TASK PROMPT » Output the listing below verbatim, from its first line to its last.

DATASET EXCERPT »

----

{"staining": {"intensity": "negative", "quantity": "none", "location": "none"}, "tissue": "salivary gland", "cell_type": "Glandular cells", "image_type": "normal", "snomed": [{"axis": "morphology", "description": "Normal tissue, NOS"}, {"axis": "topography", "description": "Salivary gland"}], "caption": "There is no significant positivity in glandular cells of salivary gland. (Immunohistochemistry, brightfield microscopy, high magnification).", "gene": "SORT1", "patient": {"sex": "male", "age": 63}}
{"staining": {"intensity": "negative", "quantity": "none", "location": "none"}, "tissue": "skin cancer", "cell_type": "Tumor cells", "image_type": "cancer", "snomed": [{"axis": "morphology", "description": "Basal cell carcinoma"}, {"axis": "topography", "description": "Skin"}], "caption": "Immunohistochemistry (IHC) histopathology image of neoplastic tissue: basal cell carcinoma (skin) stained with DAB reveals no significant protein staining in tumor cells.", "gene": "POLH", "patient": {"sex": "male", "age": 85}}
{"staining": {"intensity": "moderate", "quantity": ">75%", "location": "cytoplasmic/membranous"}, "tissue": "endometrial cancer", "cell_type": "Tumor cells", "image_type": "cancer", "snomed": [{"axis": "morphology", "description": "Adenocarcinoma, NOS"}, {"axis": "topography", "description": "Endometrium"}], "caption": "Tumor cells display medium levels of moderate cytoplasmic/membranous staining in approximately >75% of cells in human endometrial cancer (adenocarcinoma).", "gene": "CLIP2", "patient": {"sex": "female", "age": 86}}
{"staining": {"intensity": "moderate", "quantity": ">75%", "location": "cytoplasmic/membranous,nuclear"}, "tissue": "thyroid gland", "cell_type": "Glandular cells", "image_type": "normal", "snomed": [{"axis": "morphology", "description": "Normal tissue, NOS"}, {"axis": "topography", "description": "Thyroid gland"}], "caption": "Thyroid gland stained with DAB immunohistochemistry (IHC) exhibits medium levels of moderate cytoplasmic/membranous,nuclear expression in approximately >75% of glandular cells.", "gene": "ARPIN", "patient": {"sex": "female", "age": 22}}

----

RESPONSE BELOW »
{"staining": {"intensity": "negative", "quantity": "none", "location": "none"}, "tissue": "salivary gland", "cell_type": "Glandular cells", "image_type": "normal", "snomed": [{"axis": "morphology", "description": "Normal tissue, NOS"}, {"axis": "topography", "description": "Salivary gland"}], "caption": "There is no significant positivity in glandular cells of salivary gland. (Immunohistochemistry, brightfield microscopy, high magnification).", "gene": "SORT1", "patient": {"sex": "male", "age": 63}}
{"staining": {"intensity": "negative", "quantity": "none", "location": "none"}, "tissue": "skin cancer", "cell_type": "Tumor cells", "image_type": "cancer", "snomed": [{"axis": "morphology", "description": "Basal cell carcinoma"}, {"axis": "topography", "description": "Skin"}], "caption": "Immunohistochemistry (IHC) histopathology image of neoplastic tissue: basal cell carcinoma (skin) stained with DAB reveals no significant protein staining in tumor cells.", "gene": "POLH", "patient": {"sex": "male", "age": 85}}
{"staining": {"intensity": "moderate", "quantity": ">75%", "location": "cytoplasmic/membranous"}, "tissue": "endometrial cancer", "cell_type": "Tumor cells", "image_type": "cancer", "snomed": [{"axis": "morphology", "description": "Adenocarcinoma, NOS"}, {"axis": "topography", "description": "Endometrium"}], "caption": "Tumor cells display medium levels of moderate cytoplasmic/membranous staining in approximately >75% of cells in human endometrial cancer (adenocarcinoma).", "gene": "CLIP2", "patient": {"sex": "female", "age": 86}}
{"staining": {"intensity": "moderate", "quantity": ">75%", "location": "cytoplasmic/membranous,nuclear"}, "tissue": "thyroid gland", "cell_type": "Glandular cells", "image_type": "normal", "snomed": [{"axis": "morphology", "description": "Normal tissue, NOS"}, {"axis": "topography", "description": "Thyroid gland"}], "caption": "Thyroid gland stained with DAB immunohistochemistry (IHC) exhibits medium levels of moderate cytoplasmic/membranous,nuclear expression in approximately >75% of glandular cells.", "gene": "ARPIN", "patient": {"sex": "female", "age": 22}}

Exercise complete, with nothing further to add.